|| First Do No Harm: The Sexual Abuse Industry
|| Felicity Goodyear-Smith
|| Benton-Guy Publishing, ©1993
P.O. Box 8180
Auckland, New Zealand
09 377 0581; 09 377 0615 (fax)$27.95
While digesting this 167-page book, I was reminded of an international scientific conference on migraine I attended a few years ago: the most enthusiastic and innovative participants proved to be migraine sufferers themselves (like myself
advocating the use of prophylactic low dose aspirin). Dr. Goodyear-Smith is a general practitioner working in New Zealand. By coincidence, some of her relatives were falsely accused of having sexually abused children. When she started asking rational questions and provided the evidence that the alleged abuse was very questionable, she, herself, was attacked by fervent child protectors.

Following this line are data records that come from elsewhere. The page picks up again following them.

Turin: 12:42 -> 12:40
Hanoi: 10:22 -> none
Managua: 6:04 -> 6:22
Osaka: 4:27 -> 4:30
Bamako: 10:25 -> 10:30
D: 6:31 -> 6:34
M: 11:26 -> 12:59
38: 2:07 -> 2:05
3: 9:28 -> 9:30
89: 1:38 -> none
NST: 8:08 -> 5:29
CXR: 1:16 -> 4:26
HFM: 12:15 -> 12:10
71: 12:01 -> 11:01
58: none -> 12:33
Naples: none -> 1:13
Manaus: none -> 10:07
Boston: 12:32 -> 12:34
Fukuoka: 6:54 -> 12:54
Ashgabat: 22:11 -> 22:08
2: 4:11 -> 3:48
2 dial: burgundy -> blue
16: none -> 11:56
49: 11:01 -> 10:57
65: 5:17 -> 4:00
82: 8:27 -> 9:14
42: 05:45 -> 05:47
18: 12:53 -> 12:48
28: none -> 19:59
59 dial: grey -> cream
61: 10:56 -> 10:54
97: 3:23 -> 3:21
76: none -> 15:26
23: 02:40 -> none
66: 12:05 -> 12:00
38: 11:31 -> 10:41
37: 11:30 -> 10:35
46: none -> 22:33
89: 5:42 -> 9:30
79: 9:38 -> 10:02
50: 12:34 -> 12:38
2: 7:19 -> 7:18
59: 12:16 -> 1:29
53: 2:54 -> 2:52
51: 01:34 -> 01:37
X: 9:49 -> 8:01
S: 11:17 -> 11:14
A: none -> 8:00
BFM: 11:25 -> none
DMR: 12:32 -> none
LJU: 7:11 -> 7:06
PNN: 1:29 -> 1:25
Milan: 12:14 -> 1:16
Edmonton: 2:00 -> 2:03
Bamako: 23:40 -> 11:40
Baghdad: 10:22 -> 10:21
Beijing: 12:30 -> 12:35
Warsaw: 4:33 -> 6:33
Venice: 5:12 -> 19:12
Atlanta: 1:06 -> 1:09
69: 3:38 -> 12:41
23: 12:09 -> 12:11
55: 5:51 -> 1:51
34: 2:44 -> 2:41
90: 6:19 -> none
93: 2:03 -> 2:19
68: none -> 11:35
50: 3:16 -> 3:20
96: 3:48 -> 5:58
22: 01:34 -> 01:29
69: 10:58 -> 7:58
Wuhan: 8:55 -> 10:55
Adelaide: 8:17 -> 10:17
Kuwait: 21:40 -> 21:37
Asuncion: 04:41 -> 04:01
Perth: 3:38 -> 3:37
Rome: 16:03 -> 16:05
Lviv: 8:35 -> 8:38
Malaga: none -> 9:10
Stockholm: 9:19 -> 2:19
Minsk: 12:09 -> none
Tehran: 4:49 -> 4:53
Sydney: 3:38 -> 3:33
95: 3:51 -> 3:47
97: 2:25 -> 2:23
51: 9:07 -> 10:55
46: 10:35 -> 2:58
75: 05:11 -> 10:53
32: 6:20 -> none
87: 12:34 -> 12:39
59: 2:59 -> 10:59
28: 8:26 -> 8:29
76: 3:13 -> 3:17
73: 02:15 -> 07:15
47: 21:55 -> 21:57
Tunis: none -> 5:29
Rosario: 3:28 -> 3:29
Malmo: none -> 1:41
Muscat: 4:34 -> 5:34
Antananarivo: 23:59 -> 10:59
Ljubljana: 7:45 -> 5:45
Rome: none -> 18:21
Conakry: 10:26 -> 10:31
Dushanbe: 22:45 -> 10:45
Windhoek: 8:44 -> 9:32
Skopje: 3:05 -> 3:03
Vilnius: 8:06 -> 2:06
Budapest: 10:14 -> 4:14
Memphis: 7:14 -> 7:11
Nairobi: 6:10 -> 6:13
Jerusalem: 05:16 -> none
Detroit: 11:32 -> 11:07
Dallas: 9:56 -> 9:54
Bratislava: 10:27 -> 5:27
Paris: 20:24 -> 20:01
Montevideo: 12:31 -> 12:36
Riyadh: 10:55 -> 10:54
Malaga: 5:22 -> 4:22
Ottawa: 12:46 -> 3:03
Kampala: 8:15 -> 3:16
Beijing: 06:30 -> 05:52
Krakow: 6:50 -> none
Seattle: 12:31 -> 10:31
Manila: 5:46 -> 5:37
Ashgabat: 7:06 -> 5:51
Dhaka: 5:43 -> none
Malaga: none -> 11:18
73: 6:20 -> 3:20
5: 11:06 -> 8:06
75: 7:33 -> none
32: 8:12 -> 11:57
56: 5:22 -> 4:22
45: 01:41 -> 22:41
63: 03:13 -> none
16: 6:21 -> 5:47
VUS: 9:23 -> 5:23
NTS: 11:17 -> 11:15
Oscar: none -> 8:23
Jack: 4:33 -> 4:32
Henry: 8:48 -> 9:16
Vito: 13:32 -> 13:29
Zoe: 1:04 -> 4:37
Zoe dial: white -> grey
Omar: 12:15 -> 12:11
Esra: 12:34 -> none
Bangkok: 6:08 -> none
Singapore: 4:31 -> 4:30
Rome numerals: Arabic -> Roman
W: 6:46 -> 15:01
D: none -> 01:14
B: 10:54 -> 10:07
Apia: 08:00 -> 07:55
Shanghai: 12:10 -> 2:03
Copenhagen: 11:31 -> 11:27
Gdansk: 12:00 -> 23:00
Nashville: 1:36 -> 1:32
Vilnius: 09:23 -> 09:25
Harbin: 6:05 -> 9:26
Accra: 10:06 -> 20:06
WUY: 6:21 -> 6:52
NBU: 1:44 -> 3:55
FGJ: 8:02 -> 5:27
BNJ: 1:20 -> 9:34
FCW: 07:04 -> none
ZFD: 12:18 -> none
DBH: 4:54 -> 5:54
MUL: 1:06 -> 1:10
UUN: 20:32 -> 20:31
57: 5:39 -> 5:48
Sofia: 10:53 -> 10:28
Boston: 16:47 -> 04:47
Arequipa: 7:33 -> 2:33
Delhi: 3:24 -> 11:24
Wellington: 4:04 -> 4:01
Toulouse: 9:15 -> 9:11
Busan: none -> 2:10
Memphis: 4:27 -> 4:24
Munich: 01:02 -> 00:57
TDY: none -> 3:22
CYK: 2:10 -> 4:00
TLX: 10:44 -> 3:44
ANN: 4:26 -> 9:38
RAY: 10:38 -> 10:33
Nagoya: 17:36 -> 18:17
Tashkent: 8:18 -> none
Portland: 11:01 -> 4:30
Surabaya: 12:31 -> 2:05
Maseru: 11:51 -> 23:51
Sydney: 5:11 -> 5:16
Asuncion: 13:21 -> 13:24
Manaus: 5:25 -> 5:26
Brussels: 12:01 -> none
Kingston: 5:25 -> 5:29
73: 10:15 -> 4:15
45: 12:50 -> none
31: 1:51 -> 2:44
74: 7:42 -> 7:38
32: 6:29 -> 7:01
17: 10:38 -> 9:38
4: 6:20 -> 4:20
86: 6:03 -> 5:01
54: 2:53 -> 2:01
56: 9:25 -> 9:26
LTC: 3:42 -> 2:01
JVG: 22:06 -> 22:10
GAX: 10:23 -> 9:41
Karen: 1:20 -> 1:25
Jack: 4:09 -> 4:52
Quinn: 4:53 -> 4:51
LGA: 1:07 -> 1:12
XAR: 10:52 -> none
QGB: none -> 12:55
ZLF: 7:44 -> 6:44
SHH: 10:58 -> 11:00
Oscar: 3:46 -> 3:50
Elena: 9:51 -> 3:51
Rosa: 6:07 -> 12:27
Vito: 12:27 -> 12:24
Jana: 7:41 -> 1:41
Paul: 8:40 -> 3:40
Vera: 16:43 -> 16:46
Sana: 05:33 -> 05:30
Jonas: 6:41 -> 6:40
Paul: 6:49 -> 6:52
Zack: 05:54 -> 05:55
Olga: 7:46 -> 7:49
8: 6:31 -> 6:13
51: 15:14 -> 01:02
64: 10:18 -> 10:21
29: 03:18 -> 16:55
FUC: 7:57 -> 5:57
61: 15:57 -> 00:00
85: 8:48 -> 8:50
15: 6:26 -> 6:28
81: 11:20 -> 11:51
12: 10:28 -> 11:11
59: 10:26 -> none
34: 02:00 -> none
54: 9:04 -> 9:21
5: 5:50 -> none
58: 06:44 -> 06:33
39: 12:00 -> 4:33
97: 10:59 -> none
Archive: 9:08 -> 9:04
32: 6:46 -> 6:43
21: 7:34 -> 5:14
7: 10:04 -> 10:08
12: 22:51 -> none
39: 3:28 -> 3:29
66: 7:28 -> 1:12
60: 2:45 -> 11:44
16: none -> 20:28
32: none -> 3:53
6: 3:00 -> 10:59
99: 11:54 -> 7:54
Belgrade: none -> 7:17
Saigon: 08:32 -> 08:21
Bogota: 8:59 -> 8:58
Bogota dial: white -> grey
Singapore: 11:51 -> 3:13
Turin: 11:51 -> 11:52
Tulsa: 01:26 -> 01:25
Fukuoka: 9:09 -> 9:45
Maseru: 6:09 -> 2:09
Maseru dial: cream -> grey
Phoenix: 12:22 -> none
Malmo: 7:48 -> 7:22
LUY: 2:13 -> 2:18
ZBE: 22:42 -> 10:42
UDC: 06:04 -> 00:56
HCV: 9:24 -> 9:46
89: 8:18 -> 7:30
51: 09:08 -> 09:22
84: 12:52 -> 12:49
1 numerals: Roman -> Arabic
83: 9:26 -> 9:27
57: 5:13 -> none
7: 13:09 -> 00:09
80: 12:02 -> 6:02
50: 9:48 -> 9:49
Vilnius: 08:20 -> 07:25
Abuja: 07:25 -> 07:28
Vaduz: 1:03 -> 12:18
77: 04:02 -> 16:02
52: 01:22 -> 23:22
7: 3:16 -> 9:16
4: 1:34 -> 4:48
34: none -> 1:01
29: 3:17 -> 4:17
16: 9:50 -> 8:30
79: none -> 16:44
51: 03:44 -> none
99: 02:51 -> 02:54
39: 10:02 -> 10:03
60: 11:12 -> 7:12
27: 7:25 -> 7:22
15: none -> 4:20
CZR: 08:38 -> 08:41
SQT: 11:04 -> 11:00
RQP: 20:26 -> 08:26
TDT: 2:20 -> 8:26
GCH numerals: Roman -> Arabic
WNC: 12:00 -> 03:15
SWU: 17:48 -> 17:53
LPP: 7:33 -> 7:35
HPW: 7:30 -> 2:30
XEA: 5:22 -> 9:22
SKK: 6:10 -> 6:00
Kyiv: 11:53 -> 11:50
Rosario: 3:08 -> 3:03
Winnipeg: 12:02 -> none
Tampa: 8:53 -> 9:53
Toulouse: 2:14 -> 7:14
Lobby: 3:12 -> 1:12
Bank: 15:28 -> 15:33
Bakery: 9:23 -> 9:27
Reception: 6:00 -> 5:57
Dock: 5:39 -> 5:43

This raised her interest in child sexual abuse allegations and she started studying the subject. She questioned why, not only in New Zealand, but in many other western societies, the suspicion of sexual abuse is so often followed by emotional rather than rational reactions. This occurs not only with lay persons (particularly lay women), but, more dangerously so, also with professionals, such as social workers, physicians, psychologists, and lawyers. The result is that families are destroyed by poor professional performance and actual victims of child abuse are insufficiently cared for.
The result of her inquisitive mind, broad interests, careful research, and (admirably controlled) indignation about her own experience is a very readable book. Its English is easily understandable by non-native English speakers, such as myself, and its contents are suitable for lay persons as well as professionals.
The organization of the book is useful there are a wealth of subtitles that guide the reader through the variety of disciplines that must be considered in order to properly understand the complicated and intriguing questions raised. The author reviews and synthesizes clinical, psychoanalytical, experimental, and social psychology, politics, history, religion, sexology, gynecology, and legal issues. She provides a summary of a number of infamous cases of collective paranoia (a term I prefer over the usual
"mass hysteria") triggered by suspected child sexual abuse and she renders a refreshing discussion on what she calls
"victimocracy," the considerable influence on modern western societies by
"victims" of every sort.
The book ends with a useful, extensive bibliography and a name and subject index. The layout is attractive and I found only a few printing errors. This affordable volume may help diminish the unfortunate polarization that has emerged in the relations between, on one hand, a small group of fanatic child savers and, on the other, the majority of rational professionals and the groups of falsely accused citizens that have sprung up in several western countries.
I wholeheartedly recommend this book to anyone who wonders how child protection could have become a caricature of what its initiators 100 years ago had in mind.
Reviewed by Jan Wind, Free University of Amsterdam, Netherlands.